Aw, this was a really great post. In theory Id like to write like this also – taking time and real effort to make a good article.
Many thanks for the article, Keep up the good work and thank you again.
You have noted very interesting points ! ps decent site.
Thanks a lot for the explanation, i got things cleared very much.

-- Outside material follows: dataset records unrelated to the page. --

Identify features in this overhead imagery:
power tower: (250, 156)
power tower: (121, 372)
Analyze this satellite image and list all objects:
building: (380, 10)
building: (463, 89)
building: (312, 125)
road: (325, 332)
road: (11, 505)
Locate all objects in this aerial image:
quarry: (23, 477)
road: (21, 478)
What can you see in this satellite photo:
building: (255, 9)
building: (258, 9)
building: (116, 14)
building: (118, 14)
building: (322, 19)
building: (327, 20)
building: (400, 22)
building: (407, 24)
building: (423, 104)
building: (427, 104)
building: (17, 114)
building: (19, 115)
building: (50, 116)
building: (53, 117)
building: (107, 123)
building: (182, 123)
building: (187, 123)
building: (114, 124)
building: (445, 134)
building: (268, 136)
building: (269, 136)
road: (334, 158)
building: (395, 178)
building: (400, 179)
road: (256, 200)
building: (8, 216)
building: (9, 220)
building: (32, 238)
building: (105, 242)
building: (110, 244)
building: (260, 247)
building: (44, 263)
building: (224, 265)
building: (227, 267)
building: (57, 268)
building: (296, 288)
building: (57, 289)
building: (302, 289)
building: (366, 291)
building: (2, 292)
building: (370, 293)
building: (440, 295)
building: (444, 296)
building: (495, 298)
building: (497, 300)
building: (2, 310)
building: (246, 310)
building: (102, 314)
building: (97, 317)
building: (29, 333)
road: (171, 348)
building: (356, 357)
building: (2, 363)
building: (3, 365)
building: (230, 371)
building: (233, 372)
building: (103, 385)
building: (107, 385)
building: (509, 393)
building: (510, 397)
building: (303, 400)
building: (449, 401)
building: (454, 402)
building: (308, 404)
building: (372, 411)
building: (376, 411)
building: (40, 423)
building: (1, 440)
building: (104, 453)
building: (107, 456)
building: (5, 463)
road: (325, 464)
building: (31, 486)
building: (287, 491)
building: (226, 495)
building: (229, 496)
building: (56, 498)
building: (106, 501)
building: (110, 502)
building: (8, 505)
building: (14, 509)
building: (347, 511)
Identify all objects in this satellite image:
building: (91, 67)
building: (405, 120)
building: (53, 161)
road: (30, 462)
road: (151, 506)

Keep up the good effort, your really helping lot of people by sharing your knowledge
please give me the content. the step of this paper is not clearly , for example, we can saw any figures. at the location 1. Tokenize text. the following text is ………………………。can you send me a clearly text. thans
Not able to understand your point.
Thanks for the useful post! I wouldnt have discovered this otherwise!
Wow, awesome blog structure! How long have you been blogging for? you made blogging look easy. The entire glance of your website is magnificent, as neatly as the content!